An excerpt from my script review for Mr. Right which will be available 04/11/16.
(And don’t forget to check out Goals One and Two!):
3.) Quality of Characters
An appreciation is beginning to grow for Mr. Landis’s character creation.
Annoying as all shit, sure, Martha still feels like a real person. Not just some sad “woe is me” unlucky lover, she’s out to kicks ass and take names.
Same with Mr. Right. He could have been just a basic hitman, but no.

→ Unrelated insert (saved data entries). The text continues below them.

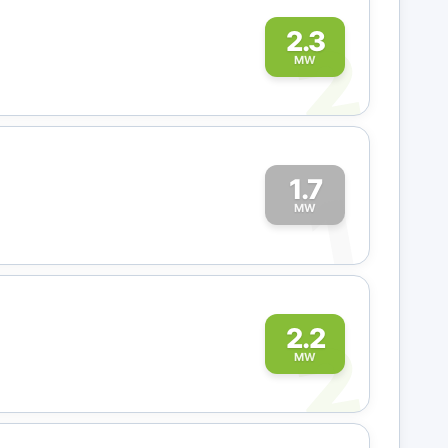
2
2.3
MW
1.7
1
MW
2
2.2
MW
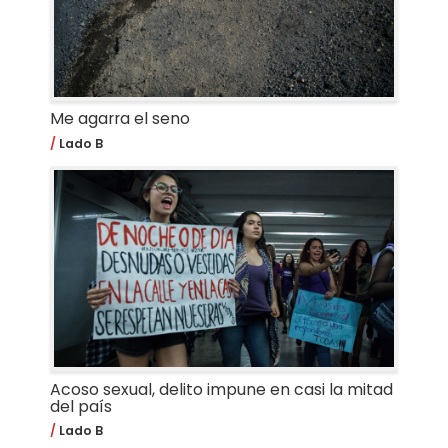
Me agarra el seno
Lado B
Acoso sexual, delito impune en casi la mitad
del país
Lado B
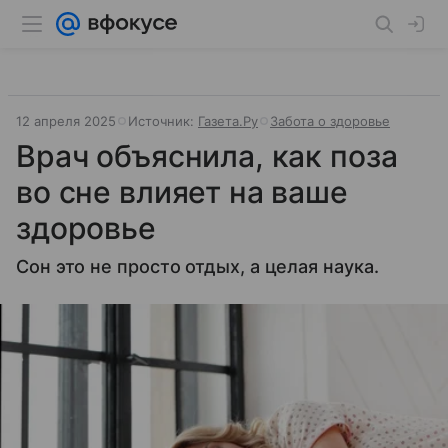
12 апреля 2025
Источник:
Газета.Ру
Забота о здоровье
Врач объяснила, как поза
во сне влияет на ваше
здоровье
Сон это не просто отдых, а целая наука.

Backstory delivered on what he was, and what he is now. (Sort of like Batman, except he kills people.) On top of that, he’s a very socially awkward individual.

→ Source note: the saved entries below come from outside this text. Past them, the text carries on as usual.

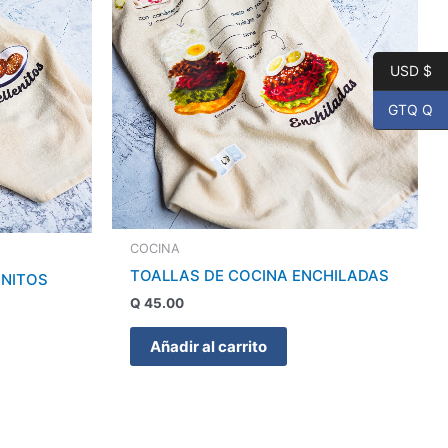
USD $
GTQ Q
COCINA
TOALLAS DE COCINA ENCHILADAS
ENITOS
Q
45.00
Añadir al carrito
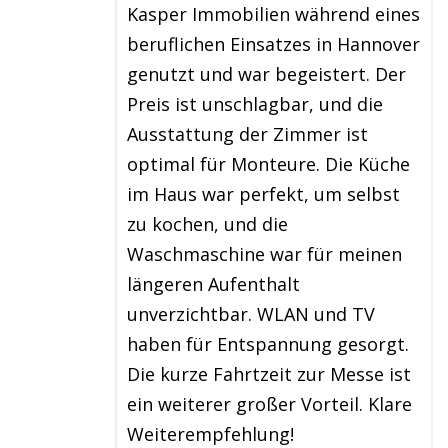
Kasper Immobilien während eines
beruflichen Einsatzes in Hannover
genutzt und war begeistert. Der
Preis ist unschlagbar, und die
Ausstattung der Zimmer ist
optimal für Monteure. Die Küche
im Haus war perfekt, um selbst
zu kochen, und die
Waschmaschine war für meinen
längeren Aufenthalt
unverzichtbar. WLAN und TV
haben für Entspannung gesorgt.
Die kurze Fahrtzeit zur Messe ist
ein weiterer großer Vorteil. Klare
Weiterempfehlung!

It’s these minor touches that really help when crafting characters, and although I didn’t initially empathize with Martha (mainly due to dialogue issues), she did come to grow on me.
What didn’t work were all the mobster names Landis uses for his “bad guys”. They felt like…
Too many minor characters had names, and they all blended together, especially when Charlie is the uncle to two of them, but all the other characters are calling him “Charlie” not “Uncle Charlie”.
Eventually I figured out that it was Von and Richard who were his nephews, but took me out of the story due to frustration.
Lastly, still some detail focused character descriptions. Are these in here to help differentiate between them, or does Max Landis really need these characters to look a specific way?
One that really stood out was:
Mr. RIGHT, 30, handsome with wavy, messy brown hair, walks up
the street. He has a lighter-than-air, poppy, bubbly air
about him, as though he just walked out of a musical comedy.
He is constantly looking around, smiling blissfully and
blankly at everything.
Did Mr. Landis just try to write himself as a super assassin?